The Paper It’s Printed On: NFTs, Ownership and Conceptual Art
19 Pages Posted: 4 Jan 2022
Date Written: December 30, 2021
Abstract
Lawrence Weiner couldn’t have picked a more opportune time to die. On December 2, 2021, amid the hustle and throb of Art Basel Miami Beach’s first post-pandemic iteration, conceptual art’s founding father and the man who did most to dematerialize the art object passed the torch to an infant upstart—the NFT. Weiner was not-so-quietly displaced, as promoters of Tezos (a proof-of-stake blockchain and official partner of ABMB) were busy “Building a Global NFT Movement” and crypto bros were throwing and crashing the biggest parties.
Maybe Weiner saw it coming.
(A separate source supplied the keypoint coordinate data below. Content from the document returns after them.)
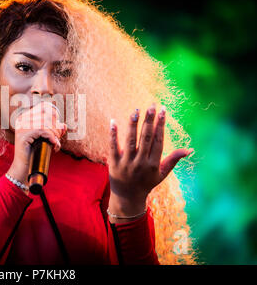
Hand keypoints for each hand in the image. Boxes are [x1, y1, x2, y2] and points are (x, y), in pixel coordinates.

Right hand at [7, 101, 66, 185]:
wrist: (24, 168)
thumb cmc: (35, 152)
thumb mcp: (46, 139)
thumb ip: (54, 131)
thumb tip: (64, 125)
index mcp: (26, 117)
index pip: (43, 106)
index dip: (54, 113)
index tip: (58, 126)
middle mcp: (22, 119)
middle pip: (46, 114)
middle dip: (56, 126)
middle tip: (58, 138)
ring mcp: (21, 127)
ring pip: (45, 122)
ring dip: (55, 133)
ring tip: (56, 143)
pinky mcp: (23, 135)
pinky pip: (42, 130)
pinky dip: (51, 137)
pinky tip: (54, 144)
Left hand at [107, 103, 192, 217]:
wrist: (127, 197)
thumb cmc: (146, 183)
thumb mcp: (162, 173)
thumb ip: (174, 160)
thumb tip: (190, 149)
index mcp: (154, 164)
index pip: (158, 140)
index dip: (161, 125)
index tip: (163, 110)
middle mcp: (141, 162)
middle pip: (145, 138)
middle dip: (149, 121)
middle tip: (151, 106)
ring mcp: (127, 162)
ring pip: (130, 140)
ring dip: (133, 124)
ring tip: (136, 110)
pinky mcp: (114, 163)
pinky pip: (113, 146)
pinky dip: (113, 134)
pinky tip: (113, 121)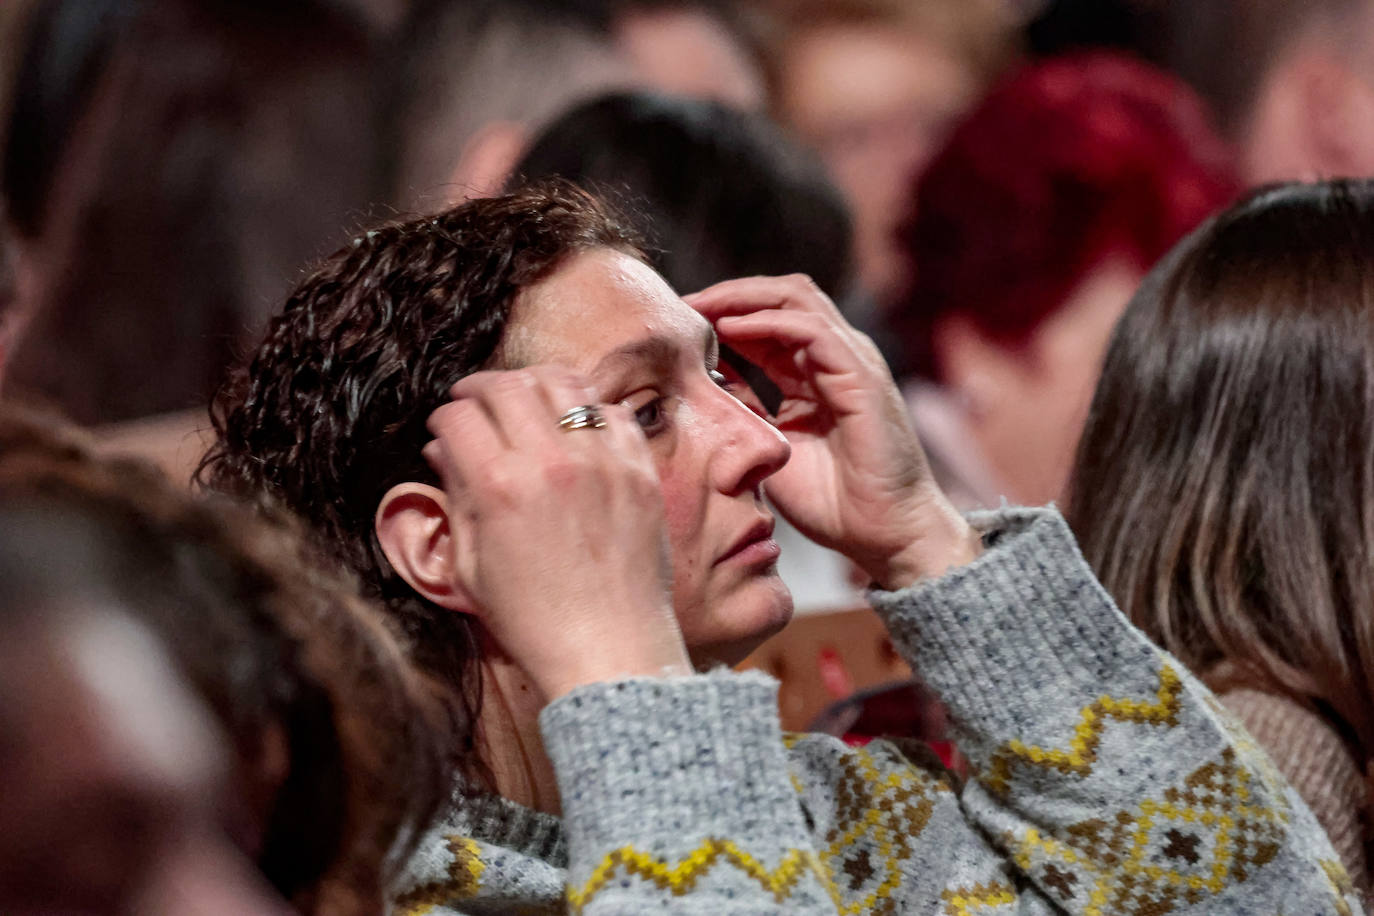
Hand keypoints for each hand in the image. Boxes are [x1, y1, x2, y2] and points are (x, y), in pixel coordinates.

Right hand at [423, 367, 690, 699]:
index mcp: (499, 488)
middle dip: (479, 387)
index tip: (444, 429)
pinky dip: (588, 409)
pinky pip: (613, 412)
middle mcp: (551, 463)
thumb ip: (457, 497)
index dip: (443, 418)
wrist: (609, 651)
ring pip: (561, 382)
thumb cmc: (535, 621)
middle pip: (505, 385)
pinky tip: (575, 427)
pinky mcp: (640, 471)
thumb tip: (443, 450)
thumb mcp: (473, 565)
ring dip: (533, 383)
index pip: (459, 417)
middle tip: (474, 400)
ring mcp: (602, 462)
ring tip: (523, 399)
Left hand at [685, 275, 979, 587]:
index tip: (676, 324)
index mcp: (813, 374)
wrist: (884, 535)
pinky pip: (813, 330)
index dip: (722, 314)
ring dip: (742, 297)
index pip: (767, 321)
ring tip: (700, 307)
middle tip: (682, 306)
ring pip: (796, 299)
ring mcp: (852, 362)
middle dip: (729, 294)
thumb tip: (698, 385)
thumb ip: (744, 412)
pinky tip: (731, 329)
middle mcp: (835, 358)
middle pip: (781, 297)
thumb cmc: (833, 502)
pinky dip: (768, 323)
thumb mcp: (769, 447)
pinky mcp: (862, 377)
Only a few months earlier, the auction house Christie’s sold its first “purely digital work through an NFT” for $69 million. The sale not only ignited the market for digital art, but also reignited debates about the meaning of ownership that Weiner help start in the 1960s.
In this article, I’ll spend most of my time explaining what NFTs are and what it means to own one. I’ll also discuss why that meaning of ownership—which may appear novel to many—isn’t new at all when considered against the backdrop of the market for conceptual art. I’ll conclude with some observations about how NFTs may be good and bad for the art industry.